In the context of compilers, inlining or inline expansion
is a process (or optimization depending on the use case) that replaces function call with the body of the function. Now let us see how we can inline a function defined in the IR.
Prerequisites
Before proceeding, I am implementing these features in my dialect Glow, please find more information here .
One of the main requirements is defining the function feature in the dialect, we will be utilizing traits and tablegen to implement these.
1. Function Operation
This will represent a operation that will return a value. Since, MLIR provides nested structure of Region -> Block -> Operation -> Region … , we can have a isolated set of computation represented by other operations and returns a value.
def FuncOp : GGlowOp<"func", [FunctionOpInterface, IsolatedFromAbove]> {
let summary = "user defined function operation";
let description = [{
The "gglow.func" operation represents a user defined function. These are
callable SSA-region operations that contain toy computations.
Example:
```
gglow.func @main() {
%0 = gglow.constant dense<5.500000e+00> : tensor<f64>
%1 = gglow.reshape(%0 : tensor<f64>) -> tensor<2x2xf64>
gglow.print %1 : tensor<2x2xf64>
gglow.return
}
```
}];
let arguments = (ins
SymbolNameAttr:$sym_name,
TypeAttrOf<FunctionType>:$function_type,
OptionalAttr<DictArrayAttr>:$arg_attrs,
OptionalAttr<DictArrayAttr>:$res_attrs
);
let regions = (region AnyRegion:$body);
let builders = [OpBuilder<(ins
"StringRef":$name, "FunctionType":$type,
CArg<"ArrayRef<NamedAttribute>", "{}">:$attrs)
>];
let extraClassDeclaration = [{
/// Returns the argument types of this function.
ArrayRef<Type> getArgumentTypes() { return getFunctionType().getInputs(); }
/// Returns the result types of this function.
ArrayRef<Type> getResultTypes() { return getFunctionType().getResults(); }
Region *getCallableRegion() { return &getBody(); }
}];
let hasCustomAssemblyFormat = 1;
let skipDefaultBuilders = 1;
}
Since we have mentioned it has customAssemblyFormat, we will be using custom printer parser which is implemented using some internal functions given by mlir (I am still trying to understand these…). You can find definition of these functions from here.
void FuncOp::build(mlir::OpBuilder &builder, mlir::OperationState &state,
llvm::StringRef name, mlir::FunctionType type,
llvm::ArrayRef<mlir::NamedAttribute> attrs)
{
buildWithEntryBlock(builder, state, name, type, attrs, type.getInputs());
}
mlir::ParseResult FuncOp::parse(mlir::OpAsmParser &parser,
mlir::OperationState &result)
{
auto buildFuncType =
[](mlir::Builder &builder, llvm::ArrayRef<mlir::Type> argTypes,
llvm::ArrayRef<mlir::Type> results,
mlir::function_interface_impl::VariadicFlag,
std::string &)
{ return builder.getFunctionType(argTypes, results); };
return mlir::function_interface_impl::parseFunctionOp(
parser, result, /*allowVariadic=*/false,
getFunctionTypeAttrName(result.name), buildFuncType,
getArgAttrsAttrName(result.name), getResAttrsAttrName(result.name));
}
void FuncOp::print(mlir::OpAsmPrinter &p)
{
mlir::function_interface_impl::printFunctionOp(
p, *this, /*isVariadic=*/false, getFunctionTypeAttrName(),
getArgAttrsAttrName(), getResAttrsAttrName());
}
The only main thing we have to concern ourselves with are the two traits used:
FunctionOpInterface
: It provides types, methods and data structures needed to implement function operation. (no documentation found :/)IsolatedFromAbove
: This trait makes the symbols defined within function invisible to the parent regions it is part of. Read more here
2. Return Operation
The Block inside the function operation encapsulates all the computation (via other operations). To keep things simple (like a C++ function), it has one SSA - Control Flow Graph region, where there are multiple blocks.
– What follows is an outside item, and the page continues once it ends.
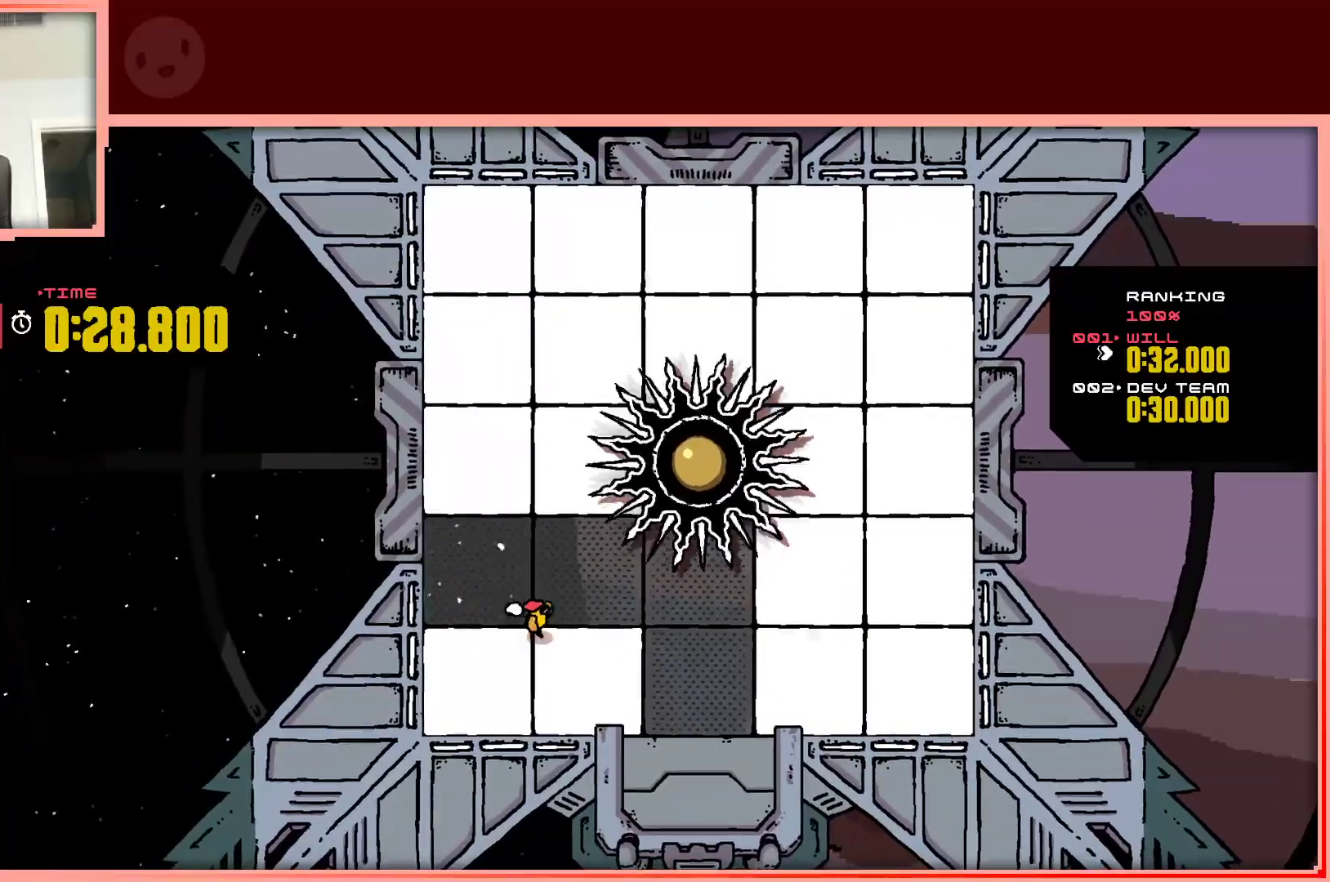
{"keys": ["right"], "events": [[100, "down", "up"]]}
The instruction inside this block is executed in-order and each block has a termination operator which transfers control to other blocks.
Why am I explaining this ? It is because the return operation is our termination operator that transfer control to other block.
def ReturnOp : GGlowOp<"return", [Pure, HasParent<"FuncOp">,
Terminator]> {
let summary = "return operation";
let description = [{
The "return" operation represents a return operation within a function.
The operation takes an optional tensor operand and produces no results.
The operand type must match the signature of the function that contains
the operation. For example:
```
gglow.func @foo() -> tensor<2xf64> {
...
gglow.return %0 : tensor<2xf64>
}
```
}];
let arguments = (ins Variadic<F64Tensor>:$input);
let assemblyFormat = "($input^ `:` type($input))? attr-dict ";
let builders = [
OpBuilder<(ins), [{ build($_builder, $_state, std::nullopt); }]>
];
let extraClassDeclaration = [{
bool hasOperand() { return getNumOperands() != 0; }
}];
}
The only part we have to concern ourselves are the traits used:
HasParent<"FuncOp">
: This tells us that the return operation is child operator toFuncOp
which we defined before and provides API and verifiers needed for such operations. Read more from hereTerminator
: This trait provides verification and functionality for operations that are known to be terminators .
3. Call Operation
This is basically an operation that calls the function defined. Here we define the function to take in only F64Tensors
as arguments (but this can be made much more extensive)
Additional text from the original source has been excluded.